> [Source excerpt]:
It is a day which generates the urgent need to write yet another letter in defence of Robert Latimer's resolution of his daughter Tracy's hopeless situation. On Father's Day, thousands of supporters across the nation are joined in trying to honour the deeply felt humanity of Robert Latimer. For a man of extraordinary courage to act according to the Golden Rule, of doing to others as you would have them do to you, was an act of tragic proportions. But as Robert Latimer has said, who would wish to be forced to live out the last moment of "natural life" in "unnaturally sadistic" extreme incurable pain and suffering?
There is no need to review the Latimer case at this point. Both the Government and the people of Canada know it well. The majority of Canadians demand his release from seven years of detention by an administration intent on manipulation for political ends. Robert Latimer is not a proponent of euthanasia as an issue to be embraced by the public. He is a father who may have loved his family too deeply, with a compassion unsuitable to the law of the day.
The law chose not to discriminate between: 1. the criminal 2. the campaigner for euthanasia 3. the driven father overwhelmed by the depth of suffering of a beloved child, who rose to the duty he felt so arbitrarily forced upon him by his profound sense of compassion, humanity and bravery.

> [Excerpted records]:
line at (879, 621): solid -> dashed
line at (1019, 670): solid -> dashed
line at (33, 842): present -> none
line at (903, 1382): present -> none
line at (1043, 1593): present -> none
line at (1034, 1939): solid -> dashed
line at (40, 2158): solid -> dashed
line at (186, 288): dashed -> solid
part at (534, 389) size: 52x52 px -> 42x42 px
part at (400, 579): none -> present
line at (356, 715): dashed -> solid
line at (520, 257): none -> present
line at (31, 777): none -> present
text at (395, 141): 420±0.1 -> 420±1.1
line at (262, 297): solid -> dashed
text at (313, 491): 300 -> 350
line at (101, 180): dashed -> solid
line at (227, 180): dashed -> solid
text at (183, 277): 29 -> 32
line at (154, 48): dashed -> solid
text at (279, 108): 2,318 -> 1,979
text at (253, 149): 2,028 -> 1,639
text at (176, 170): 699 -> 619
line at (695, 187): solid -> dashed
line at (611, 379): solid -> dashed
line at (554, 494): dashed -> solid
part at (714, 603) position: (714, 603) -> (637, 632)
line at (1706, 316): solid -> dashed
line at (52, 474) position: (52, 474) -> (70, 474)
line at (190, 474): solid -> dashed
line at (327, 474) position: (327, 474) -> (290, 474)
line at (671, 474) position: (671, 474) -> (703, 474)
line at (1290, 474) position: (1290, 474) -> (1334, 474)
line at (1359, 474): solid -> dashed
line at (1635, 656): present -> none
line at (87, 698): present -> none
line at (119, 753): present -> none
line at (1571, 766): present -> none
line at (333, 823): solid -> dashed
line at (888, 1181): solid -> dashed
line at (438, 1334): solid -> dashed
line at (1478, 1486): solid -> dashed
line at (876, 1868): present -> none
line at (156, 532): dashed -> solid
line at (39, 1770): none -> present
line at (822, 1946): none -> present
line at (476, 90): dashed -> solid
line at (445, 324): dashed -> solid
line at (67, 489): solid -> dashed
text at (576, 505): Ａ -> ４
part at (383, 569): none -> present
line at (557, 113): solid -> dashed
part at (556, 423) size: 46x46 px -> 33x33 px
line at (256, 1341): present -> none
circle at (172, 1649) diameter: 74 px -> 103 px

> [Set of tasks]:
**A.** Why does the letter in defense of Robert Latimer say there is no need to review his case? Answer in one to three sentences.
**B.** Write the next part of the letter in defense of Robert Latimer, starting after its final sentence.

> [Answers given]:
**A.** The letter says there is no need to review the Latimer case because both the Government and the people of Canada already know it well.

**B.**
One recalls Herman Melville's great classic sea story of nineteenth century literature and opera fame, "Billy Budd". The central figure, Billy himself, is a tragic victim in the heroic struggle for "The Rights of Man." His name has lived on. So may indeed the name of Robert Latimer symbolize injustice perpetrated by the law. From the notorious case of Wilbur Coffin, publicized by author Jacques Hebert in "J'Accuse" half a century ago, to today's Sophonow case, Canadian justice has so often presented a picture of blunder and confusion. May a new day dawn!

Yours truly,

(Mrs.) Rosemarie Fox
Hudson, Quebec

Written in memory of Geoffrey E.N. Fox, PhD., who forty years ago spoke to me of the importance of the Wilbur Coffin case publicized by Jacques Hebert in his book "J'Accuse. He continued throughout his life to voice concern over the Canadian judicial system up to and including the Robert Latimer case. Since his death, in late 1998, I have tried to react to events on his behalf, knowing him to have been a person of profound humanity and active concern for others, despite his oft repeated phrase "the law is the law."